Input data
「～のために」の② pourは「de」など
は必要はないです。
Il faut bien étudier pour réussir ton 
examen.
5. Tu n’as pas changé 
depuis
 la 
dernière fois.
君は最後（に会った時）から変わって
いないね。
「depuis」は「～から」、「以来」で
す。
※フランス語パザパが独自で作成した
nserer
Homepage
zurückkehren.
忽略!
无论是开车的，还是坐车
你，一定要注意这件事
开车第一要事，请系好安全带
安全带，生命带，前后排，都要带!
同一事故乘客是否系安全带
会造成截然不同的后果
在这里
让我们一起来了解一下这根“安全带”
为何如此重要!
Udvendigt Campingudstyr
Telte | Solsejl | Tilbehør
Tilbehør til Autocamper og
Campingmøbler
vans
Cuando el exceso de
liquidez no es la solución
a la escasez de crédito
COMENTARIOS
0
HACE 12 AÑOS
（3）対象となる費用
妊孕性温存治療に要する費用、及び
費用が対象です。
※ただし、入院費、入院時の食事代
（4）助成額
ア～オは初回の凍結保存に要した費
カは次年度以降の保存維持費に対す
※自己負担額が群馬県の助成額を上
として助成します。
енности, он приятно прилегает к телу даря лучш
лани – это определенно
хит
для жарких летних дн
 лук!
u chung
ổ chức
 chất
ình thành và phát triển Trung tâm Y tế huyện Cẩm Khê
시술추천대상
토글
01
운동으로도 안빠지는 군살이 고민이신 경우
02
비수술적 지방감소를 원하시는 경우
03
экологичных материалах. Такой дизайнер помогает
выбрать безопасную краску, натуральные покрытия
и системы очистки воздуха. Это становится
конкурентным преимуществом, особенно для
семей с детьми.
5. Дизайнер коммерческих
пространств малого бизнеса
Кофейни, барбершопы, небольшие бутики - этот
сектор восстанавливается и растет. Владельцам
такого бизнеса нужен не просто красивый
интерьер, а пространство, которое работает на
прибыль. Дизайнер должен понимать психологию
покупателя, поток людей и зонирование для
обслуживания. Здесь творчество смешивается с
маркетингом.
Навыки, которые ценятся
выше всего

Instructions for the task
All lines with the string "Tilbehør" must be copied from the data.

Reply
Telte | Solsejl | Tilbehør
Tilbehør til Autocamper og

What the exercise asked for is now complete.